Examples of washed
Examples of washed
Where does washed come from?
The word washed has been around since Old English, and it literally means “cleaned.”
By at least the 1750s, we see evidence for washed up, or having cleaned up the dishes after a meal. This sense expanded to cleaning up just about anything, though especially in a household.
By the 1790s, the expression washed out was in use, referring to clothes that had been washed so many times their color had faded.
By the early 20th century, both washed up and washed out had taken on figurative meanings. In 1923, the expression washed up meant “no longer effective.” This sense comes from washing up after finishing a job.
Over time, washed up referred to someone who’d fallen out of popularity, particularly a performing artist. Washed out similarly took on a figurative sense for someone who is exhausted or out of energy.
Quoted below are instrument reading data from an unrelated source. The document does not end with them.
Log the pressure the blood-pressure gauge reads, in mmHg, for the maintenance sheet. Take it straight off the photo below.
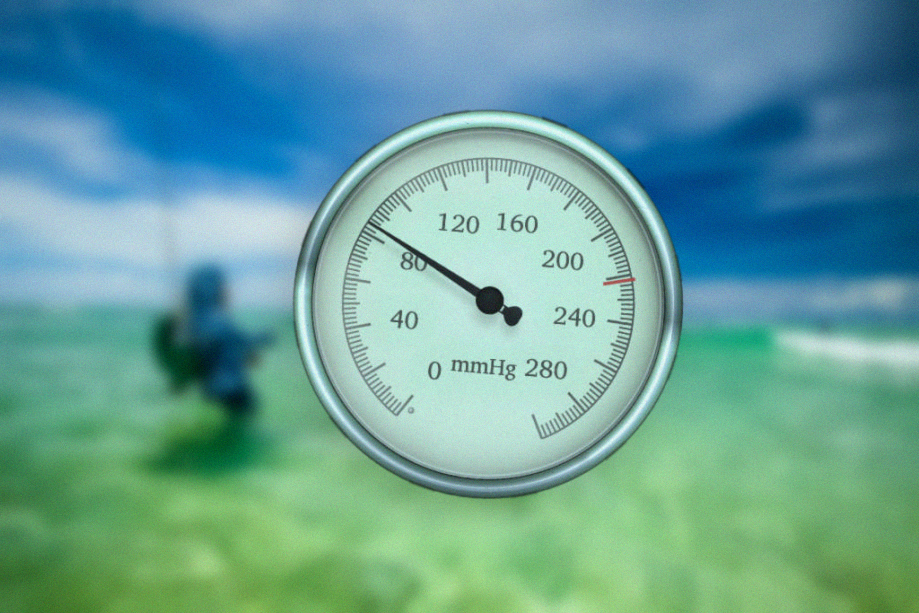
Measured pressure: 84 mmHg
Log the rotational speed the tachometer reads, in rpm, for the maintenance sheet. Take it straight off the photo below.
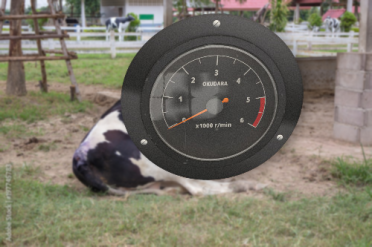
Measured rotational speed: 0 rpm
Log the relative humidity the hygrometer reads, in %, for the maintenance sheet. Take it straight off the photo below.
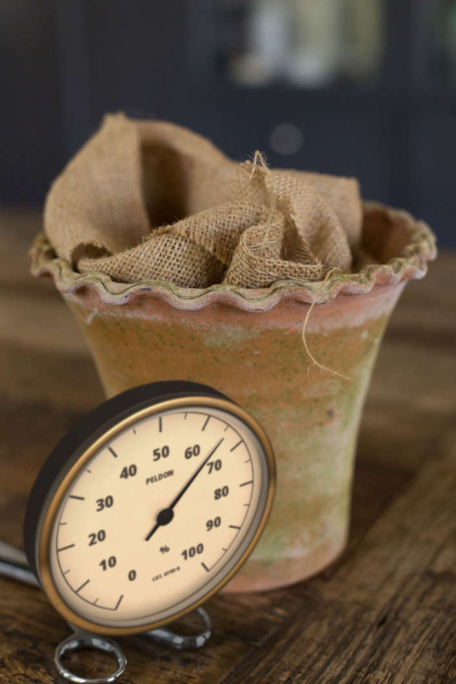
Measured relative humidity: 65 %
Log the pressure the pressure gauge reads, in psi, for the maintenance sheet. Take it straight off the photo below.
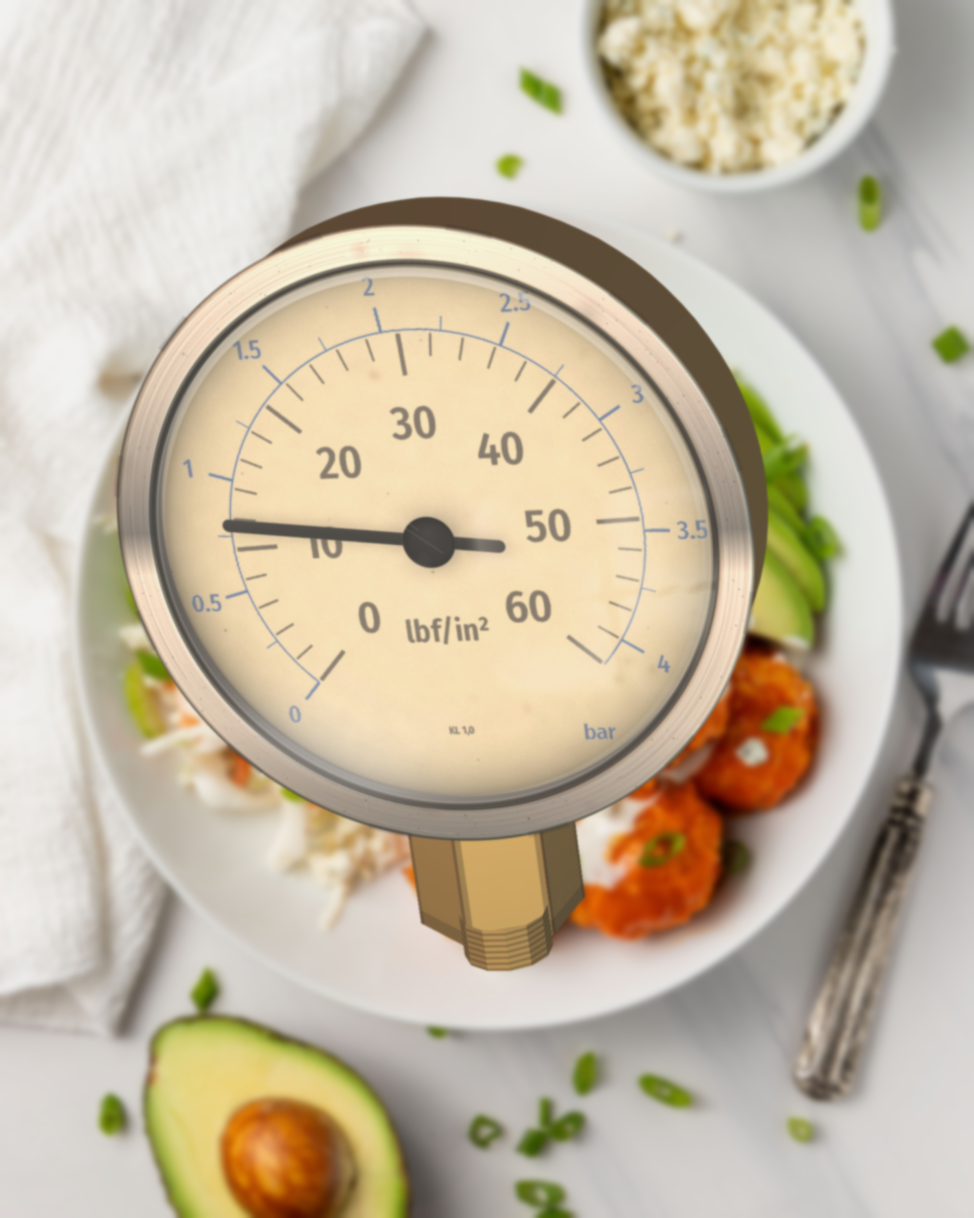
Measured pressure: 12 psi
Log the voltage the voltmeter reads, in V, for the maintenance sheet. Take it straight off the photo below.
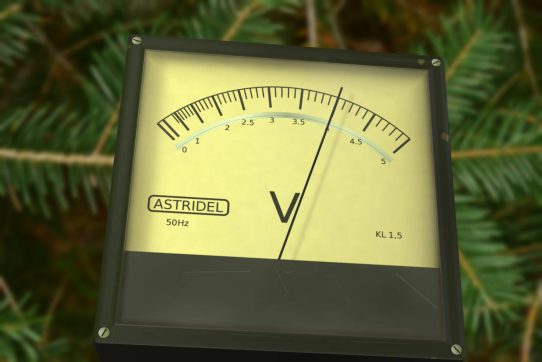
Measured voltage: 4 V
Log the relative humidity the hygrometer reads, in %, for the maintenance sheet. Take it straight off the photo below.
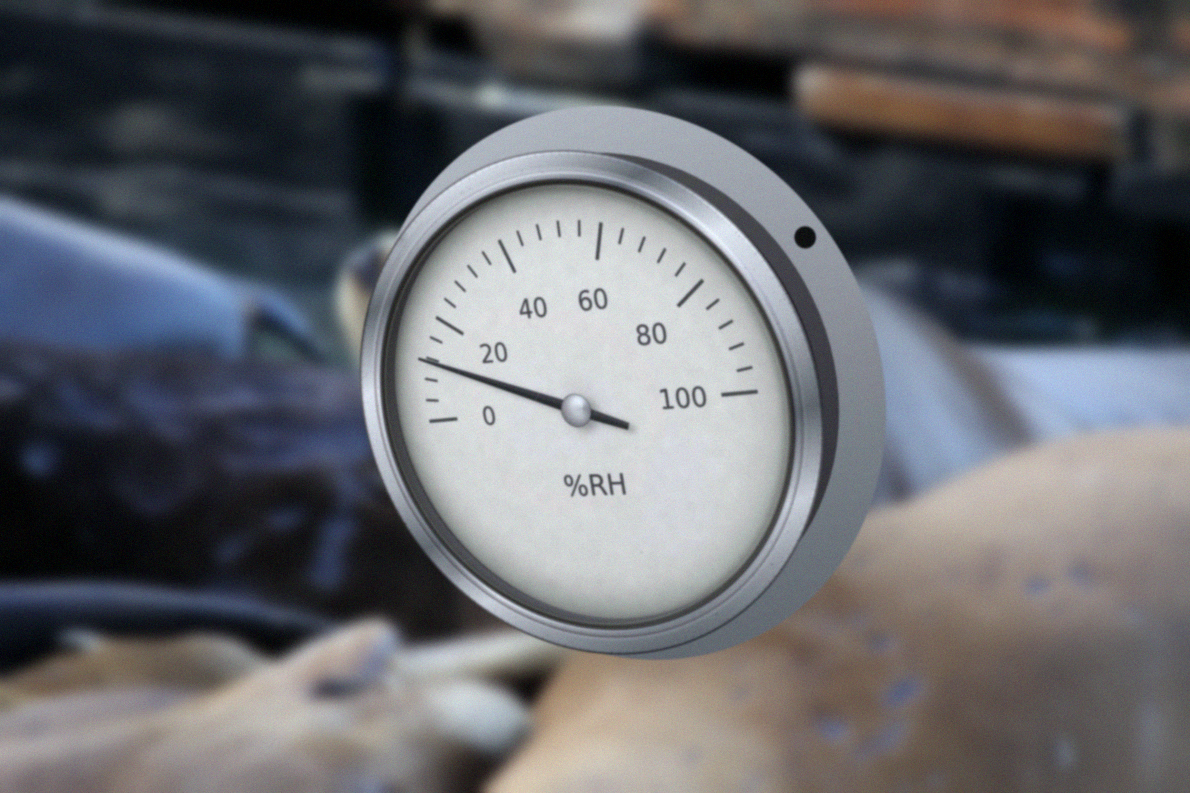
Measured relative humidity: 12 %
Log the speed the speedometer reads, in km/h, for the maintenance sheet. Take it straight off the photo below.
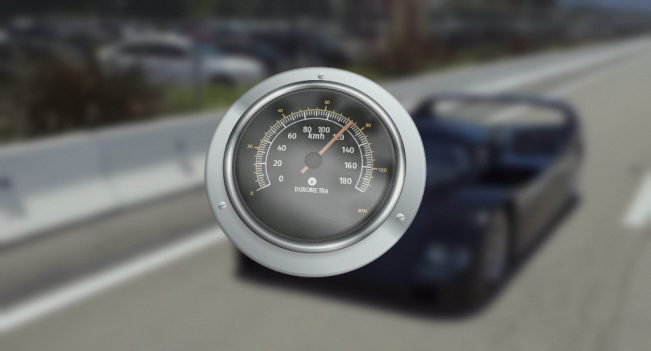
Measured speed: 120 km/h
In the 21st century, slang senses of washed up and washed out dropped, apparently, their prepositions, e.g., washed for “irrelevant” “out of fashion.”
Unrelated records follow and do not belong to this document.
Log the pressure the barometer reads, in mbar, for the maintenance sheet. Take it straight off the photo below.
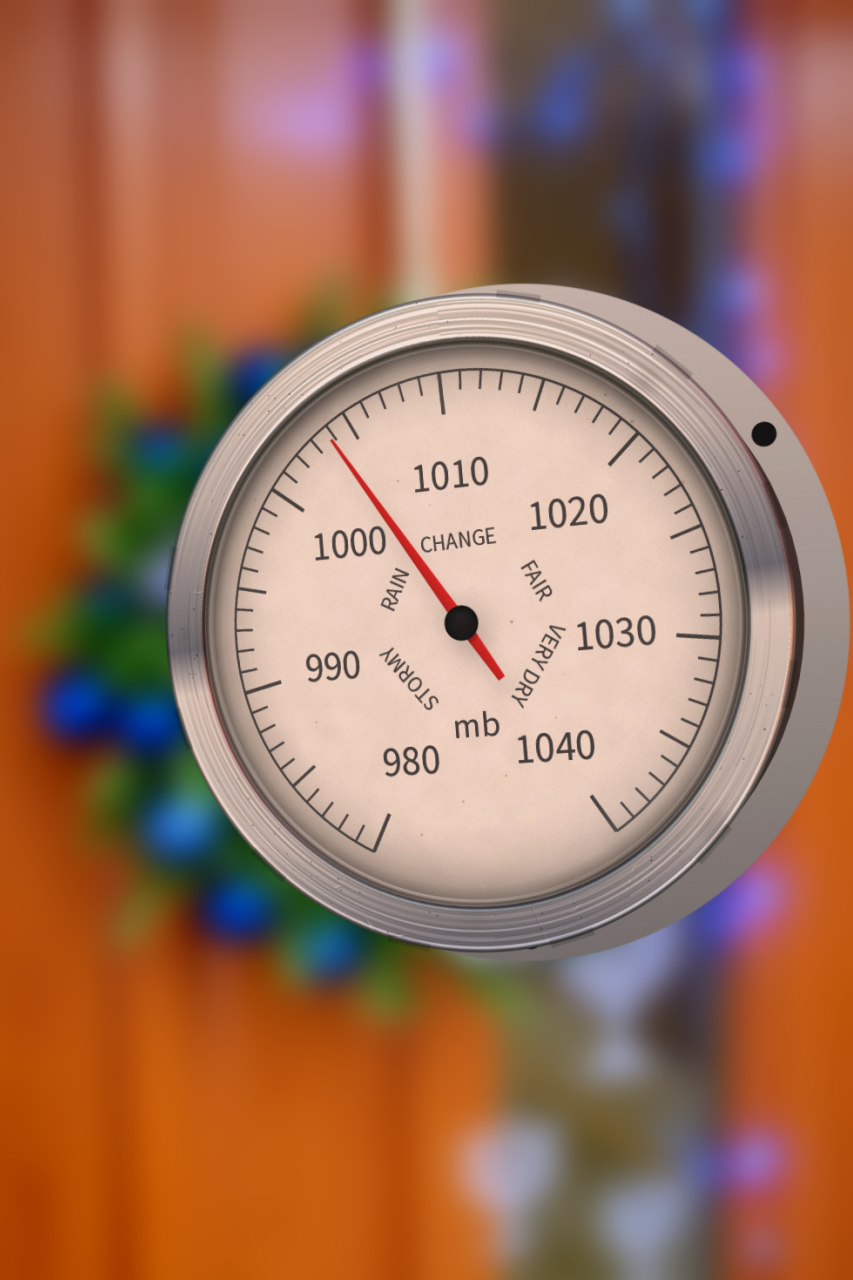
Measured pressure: 1004 mbar
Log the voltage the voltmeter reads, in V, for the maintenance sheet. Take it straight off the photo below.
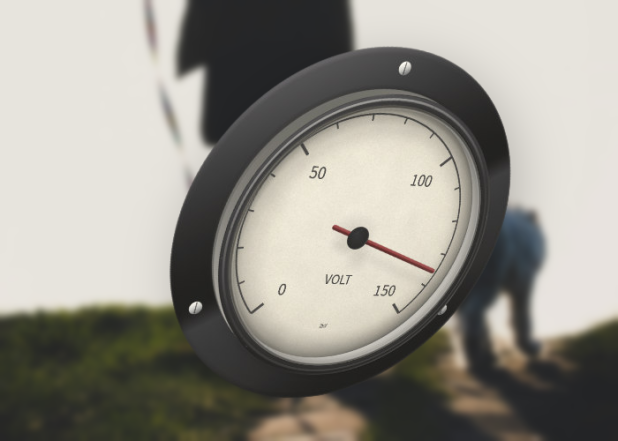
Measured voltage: 135 V
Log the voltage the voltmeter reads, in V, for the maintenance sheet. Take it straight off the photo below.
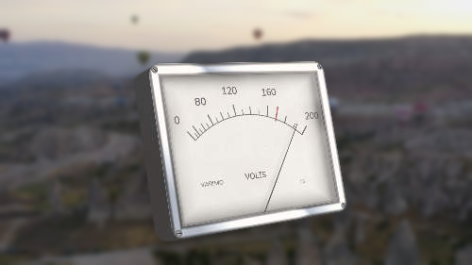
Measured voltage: 190 V
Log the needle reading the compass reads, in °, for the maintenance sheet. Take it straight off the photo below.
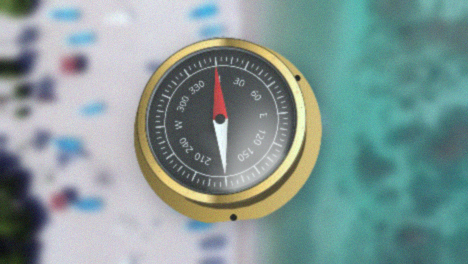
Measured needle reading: 0 °
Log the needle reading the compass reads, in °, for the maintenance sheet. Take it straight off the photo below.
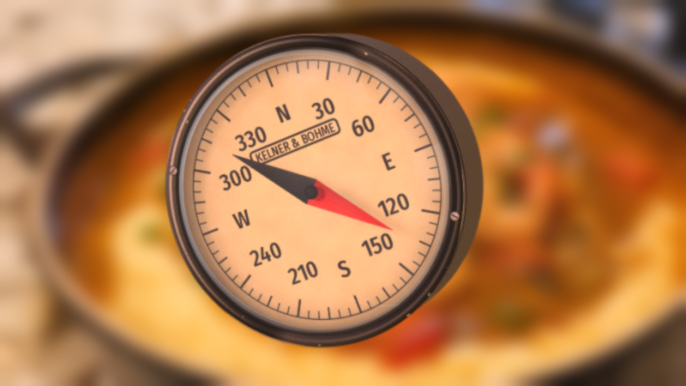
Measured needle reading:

You know you’re washed when you’re out and all you can think about is going to bed 😩
— Rachelle (@Raewrecka) December 23, 2018
Who uses washed?
Washed up and washed out are common in their literal and figurative senses. They’re widely used throughout the English-speaking world.
The slang washed, without the prepositions, is often used interchangeably with washed up.
Lakers are washed without Lonzo Ball
— Boog (@kyron_200) February 24, 2019
It can also be used of drugs. If you’ve been smoking marijuana all day, you might feel a bit washed.
I'm late to seeing this (I'm washed and went to bed right before you sent it) but dammit I don't remember smoking – just drinking at Chickie's pre-party, drinking at my grandpa's party, then coming back and drinking some more. And somehow I still ended up cleaning the kitchen lol
— The 13th Doctor (@jazzymsjasmine) December 15, 2018
Alternatively, if you can’t hang like you did in your teen years, you might be washed.
You know you're washed when you're tweeting about #TheOscars
— Mell Mann 🐦 (@MellowSongz) February 25, 2019
Referring to someone as being washed, for washed up, is also found in hip-hop-culture. For example, Drake raps in his 2017 song “Gyalchester”: “I’m never washed, but I’m not new,” meaning he isn’t washed up, but he’s not fresh on the scene either.